A burguesia de mentira e as vaias para Dilma

Alvaro Bianchi

 Quem xingou Dilma? Certamente não foram os manifestantes de junho, os metroviários demitidos por Alckmin, os docentes e técnicos administrativos em greve nas universidades estaduais paulistas, os trabalhadores da justiça federal em greve, as comunidades expulsas de suas terras pelas megaconstruções do governo federal. Estes teriam bons motivos para tal, mas não estavam na Arena São Paulo. E se estivessem, provavelmente, não teriam escolhido as mesmas palavras lá usadas.

Foi a “direita”? A “elite”? A “burguesia” ? Certamente as vaias não vieram de Paulo Maluf e Kátia Abreu. Estes estão abraçando Padilha e defendendo a copa contra os manifestantes. A direita partidária ama Dilma porque esta lhes deu o que não tinham com FHC: tranquilidade.

Também não foram os empreiteiros que inundaram os cofres da campanha eleitoral de Dilma. Nem os banqueiros que continuam faturando como nunca graças aos juros astronômicos. Nem os latifundiários agradecidos com o novo Código Florestal Nem louco queima dinheiro.

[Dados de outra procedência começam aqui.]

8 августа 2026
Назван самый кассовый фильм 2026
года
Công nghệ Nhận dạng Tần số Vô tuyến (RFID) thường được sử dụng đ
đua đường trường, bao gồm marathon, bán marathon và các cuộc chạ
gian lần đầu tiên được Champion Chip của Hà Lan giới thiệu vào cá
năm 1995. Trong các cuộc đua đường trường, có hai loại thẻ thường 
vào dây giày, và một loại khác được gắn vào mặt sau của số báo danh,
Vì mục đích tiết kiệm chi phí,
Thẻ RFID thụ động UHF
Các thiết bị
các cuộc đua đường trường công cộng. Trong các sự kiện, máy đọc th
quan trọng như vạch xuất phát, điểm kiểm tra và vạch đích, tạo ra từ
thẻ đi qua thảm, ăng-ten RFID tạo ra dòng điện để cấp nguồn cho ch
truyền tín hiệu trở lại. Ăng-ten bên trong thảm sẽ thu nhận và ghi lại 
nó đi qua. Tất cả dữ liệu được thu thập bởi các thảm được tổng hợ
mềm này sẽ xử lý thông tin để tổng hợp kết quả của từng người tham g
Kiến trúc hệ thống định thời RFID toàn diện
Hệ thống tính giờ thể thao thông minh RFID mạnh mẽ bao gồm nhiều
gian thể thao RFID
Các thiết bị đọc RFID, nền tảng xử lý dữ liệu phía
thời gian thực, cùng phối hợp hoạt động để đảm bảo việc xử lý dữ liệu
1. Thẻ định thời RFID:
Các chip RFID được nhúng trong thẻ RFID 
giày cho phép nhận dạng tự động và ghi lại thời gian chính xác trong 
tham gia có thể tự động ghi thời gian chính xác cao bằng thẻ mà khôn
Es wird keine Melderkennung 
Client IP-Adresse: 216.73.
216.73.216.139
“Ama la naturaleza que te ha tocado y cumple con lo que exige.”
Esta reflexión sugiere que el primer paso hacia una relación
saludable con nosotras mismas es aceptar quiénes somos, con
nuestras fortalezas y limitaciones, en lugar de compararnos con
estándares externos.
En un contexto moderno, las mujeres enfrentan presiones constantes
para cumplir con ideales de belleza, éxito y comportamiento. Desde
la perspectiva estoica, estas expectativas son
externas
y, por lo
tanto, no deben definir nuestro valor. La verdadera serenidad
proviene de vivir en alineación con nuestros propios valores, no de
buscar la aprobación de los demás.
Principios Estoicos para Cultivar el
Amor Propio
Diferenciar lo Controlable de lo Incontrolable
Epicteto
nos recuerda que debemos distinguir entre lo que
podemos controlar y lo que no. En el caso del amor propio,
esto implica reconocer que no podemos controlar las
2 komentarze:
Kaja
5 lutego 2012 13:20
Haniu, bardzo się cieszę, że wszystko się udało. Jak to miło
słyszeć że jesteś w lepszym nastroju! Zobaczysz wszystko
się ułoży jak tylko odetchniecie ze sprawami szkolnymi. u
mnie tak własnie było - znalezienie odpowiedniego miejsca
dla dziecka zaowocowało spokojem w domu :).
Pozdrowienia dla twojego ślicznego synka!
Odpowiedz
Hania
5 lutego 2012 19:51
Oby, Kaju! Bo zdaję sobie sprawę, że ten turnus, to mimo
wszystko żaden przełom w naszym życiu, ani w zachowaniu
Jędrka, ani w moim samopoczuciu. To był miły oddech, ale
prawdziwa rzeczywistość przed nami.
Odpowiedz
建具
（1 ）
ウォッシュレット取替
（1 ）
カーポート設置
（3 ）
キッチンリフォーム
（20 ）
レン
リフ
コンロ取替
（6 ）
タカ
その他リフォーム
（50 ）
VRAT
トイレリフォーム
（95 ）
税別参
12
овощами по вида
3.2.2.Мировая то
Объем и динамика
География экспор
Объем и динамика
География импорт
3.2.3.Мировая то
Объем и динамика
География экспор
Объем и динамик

Muito menos banqueiros, empreiteiros e latifundiários.

É constrangedora a pobreza sociológica e mesmo antropológica de quem recorre a essas marcações conceituais jogando tudo no mesmo saco e depois enfiando a mão para ver o que sai. Conhecem tanto da burguesia brasileira quanto de estádios. Não sabem que esta raríssimas vezes discorda em público do governo (o que o estudo de Rodolfo Palazzo Dias mostrou é que os banqueiros nunca discordam em público). E desconhecem que ela não senta a bunda em arquibancada, abomina camarote vip e acha berrar em público obsceno.

Quem xingou Dilma foram os estratos inferiores das upper classes, os quais tem sido empurrados para baixo pelos processos de concentração e centralização do capital estimulados pelo governo federal. Trata-se de uma classe em transição, vitimada pela “distribuição de renda” no interior da própria burguesia. São os empresários de pequeno ou médio porte, sempre às voltas com as dívidas bancárias. Os aventureiros cujas pequenas fortunas dependem da capacidade de chegar primeiro ou de um lance de sorte. São os que abrem e fecham negócios como quem troca um terno Armani. São os que vão fazer compras em Miami para economizar trocados nas roupas de grife. São os que preferem ter seus filhos na FGV e no Ibmec a vê-los se misturar com os subalternos nas universidades públicas.

Bourdieu teria dificuldade para entender essa low upper class. Os marcadores de distinção aos quais recorre não são os diplomas nas melhores universidades, uma assinatura da ópera ou da sinfônica, ou a visita frequente aos museus. Ela não se distingue por meio do consumo dos produtos da alta cultura européia. Com frequência toma emprestados os gostos, os modos e a própria cultura das classes subalternas que tanto odeia, não sem antes esteriliza-los e retirar deles todo traço de originalidade.

A low upper class Gosta de forró universitário, rodeios, comédias stand up, Romero Brito e teatro besteirol. Distingue-se dos demais pelas marcas que consome e pelos gastos astronômicos em bobagens. A única coisa que esses marcadores permitem distinguir é sua monumental estupidez. Por isso não tem pudor em encher a boca com um palavrão.

Tudo o que esta low upper class gostaria de ter é a segurança de um empreiteiro com contratos com o governo federal ou de um banqueiro protegido pelo Banco Central. Mas isso Dilma não deixa. Ela gosta de empreiteiros e banqueiros de verdade. Os de mentirinha vão ficar confinados no camarote, onde qualquer empresariozinho pode ser rei. Vão vaiá-la e xingá-la. Os de verdade vão continuar frequentando o Palácio do Planalto.